Is this ok??

Pat Rankin rankin at eql.caltech.edu
Fri Mar 8 14:02:34 AEST 1991


>In article <DAVIS.91Mar6213546 at pacific.mps.ohio-state.edu> davis at pacific.mps.ohio-state.edu  (John E. Davis) writes:
>    The following code works on sun4 and ultrix but crashes on VMS.
> Just when I thought I understood pointers.....

     Your pointer usage looks correct.  Are you using VAX C V3.0?
Its optimizer had some problems with inlining functions.  Try using
``cc/nooptimize'' or ``cc/opt=noinline'', or upgrade to V3.1 (which
was released more than a year ago).

     You should always retry with optimization suppressed when something
you're reasonably sure is correct gives the wrong results.

>In article <1991Mar7.173712.18201 at zoo.toronto.edu> henry at zoo.toronto.edu (Henry Spencer) writes:
> My tentative diagnosis is that you understand pointers but don't understand
> VMS exit status!  0 is *not* "success" in VMS.

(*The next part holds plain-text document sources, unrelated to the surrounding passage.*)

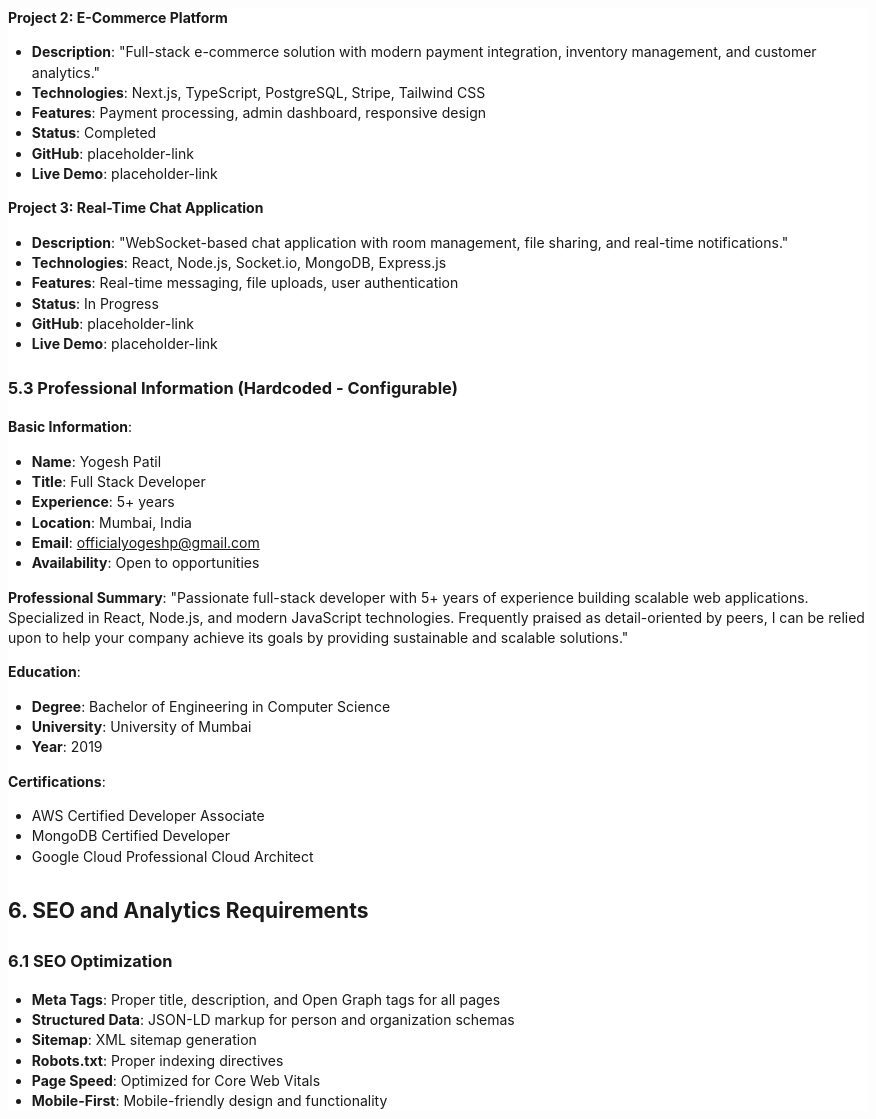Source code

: **Project 2: E-Commerce Platform**

- **Description**: "Full-stack e-commerce solution with modern payment integration, inventory management, and customer analytics."
- **Technologies**: Next.js, TypeScript, PostgreSQL, Stripe, Tailwind CSS
- **Features**: Payment processing, admin dashboard, responsive design
- **Status**: Completed
- **GitHub**: placeholder-link
- **Live Demo**: placeholder-link

**Project 3: Real-Time Chat Application**

- **Description**: "WebSocket-based chat application with room management, file sharing, and real-time notifications."
- **Technologies**: React, Node.js, Socket.io, MongoDB, Express.js
- **Features**: Real-time messaging, file uploads, user authentication
- **Status**: In Progress
- **GitHub**: placeholder-link
- **Live Demo**: placeholder-link

### 5.3 Professional Information (Hardcoded - Configurable)

**Basic Information**:

- **Name**: Yogesh Patil
- **Title**: Full Stack Developer
- **Experience**: 5+ years
- **Location**: Mumbai, India
- **Email**: officialyogeshp@gmail.com
- **Availability**: Open to opportunities

**Professional Summary**:
"Passionate full-stack developer with 5+ years of experience building scalable web applications. Specialized in React, Node.js, and modern JavaScript technologies. Frequently praised as detail-oriented by peers, I can be relied upon to help your company achieve its goals by providing sustainable and scalable solutions."

**Education**:

- **Degree**: Bachelor of Engineering in Computer Science
- **University**: University of Mumbai
- **Year**: 2019

**Certifications**:

- AWS Certified Developer Associate
- MongoDB Certified Developer
- Google Cloud Professional Cloud Architect

## 6. SEO and Analytics Requirements

### 6.1 SEO Optimization

- **Meta Tags**: Proper title, description, and Open Graph tags for all pages
- **Structured Data**: JSON-LD markup for person and organization schemas
- **Sitemap**: XML sitemap generation
- **Robots.txt**: Proper indexing directives
- **Page Speed**: Optimized for Core Web Vitals
- **Mobile-First**: Mobile-friendly design and functionality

     He would have hit that next.  Even ``return EXIT_SUCCESS;'' wouldn't
help unless he defined EXIT_SUCCESS manually, because the the VAX C
version of <stdlib.h> currently has the wrong value for VMS (it's 0, when
VMS really does need 1 for success; it has 2 for EXIT_FAILURE, which is
suitable but not optimal).

In article <PJT.91Mar7191135 at dharma.cpac.washington.edu>, pjt at cpac.washington.edu (Larry Setlow) writes...
> I've redirected followups to comp.os.vms, since this line of
> discussion has become VMS-specific.

     The question was about pointers, not about VMS.  Exit status is a
red herring here.  Known compiler problems are appropriate for this group,
as are suggestions to use EXIT_xx macros instead of hard coded exit values.